[Stored dataset items]

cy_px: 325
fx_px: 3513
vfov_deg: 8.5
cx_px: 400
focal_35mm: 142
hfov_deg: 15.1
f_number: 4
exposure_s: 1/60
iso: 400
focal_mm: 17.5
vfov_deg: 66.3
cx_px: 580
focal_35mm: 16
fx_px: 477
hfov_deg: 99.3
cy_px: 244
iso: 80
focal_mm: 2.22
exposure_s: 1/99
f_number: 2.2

--

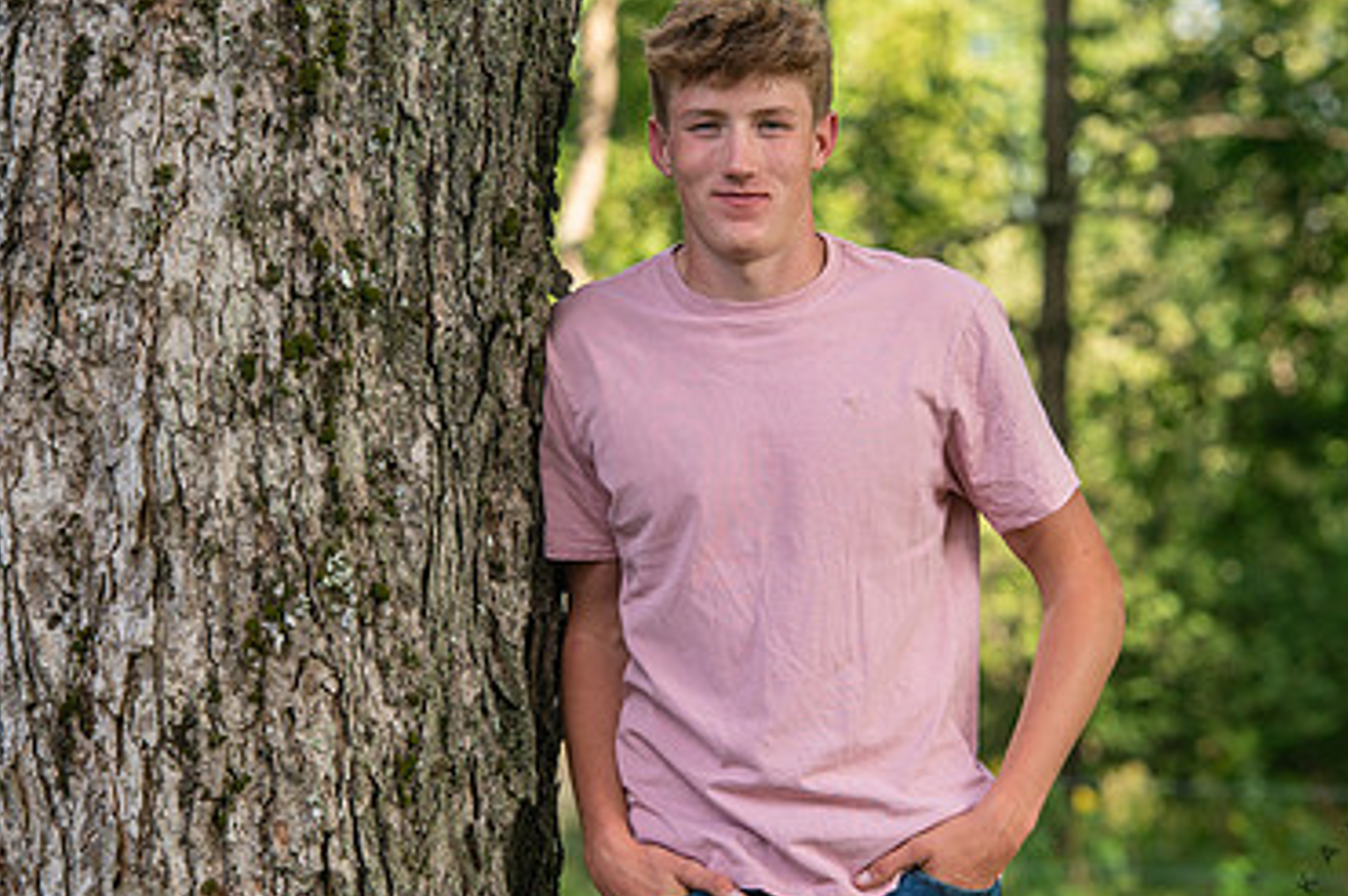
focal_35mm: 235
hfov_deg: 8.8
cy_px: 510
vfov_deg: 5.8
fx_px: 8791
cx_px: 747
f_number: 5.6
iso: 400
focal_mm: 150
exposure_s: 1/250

==

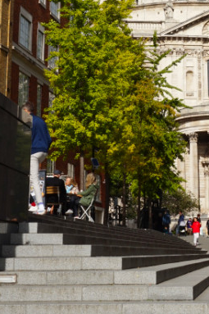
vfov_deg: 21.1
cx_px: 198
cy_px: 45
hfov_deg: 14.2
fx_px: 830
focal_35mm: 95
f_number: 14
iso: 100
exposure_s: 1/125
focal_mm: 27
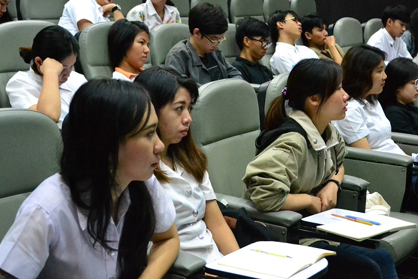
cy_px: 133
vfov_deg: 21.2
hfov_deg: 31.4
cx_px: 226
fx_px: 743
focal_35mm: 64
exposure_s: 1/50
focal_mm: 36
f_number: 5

_WHAT THE TASK REQUIRES_
Once the line with "vfov_deg: 5.8" is found in the records above, print exactly that line and every line after it through the line with "exposure_s: 1/250".

_WRITTEN RESPONSE_
vfov_deg: 5.8
fx_px: 8791
cx_px: 747
f_number: 5.6
iso: 400
focal_mm: 150
exposure_s: 1/250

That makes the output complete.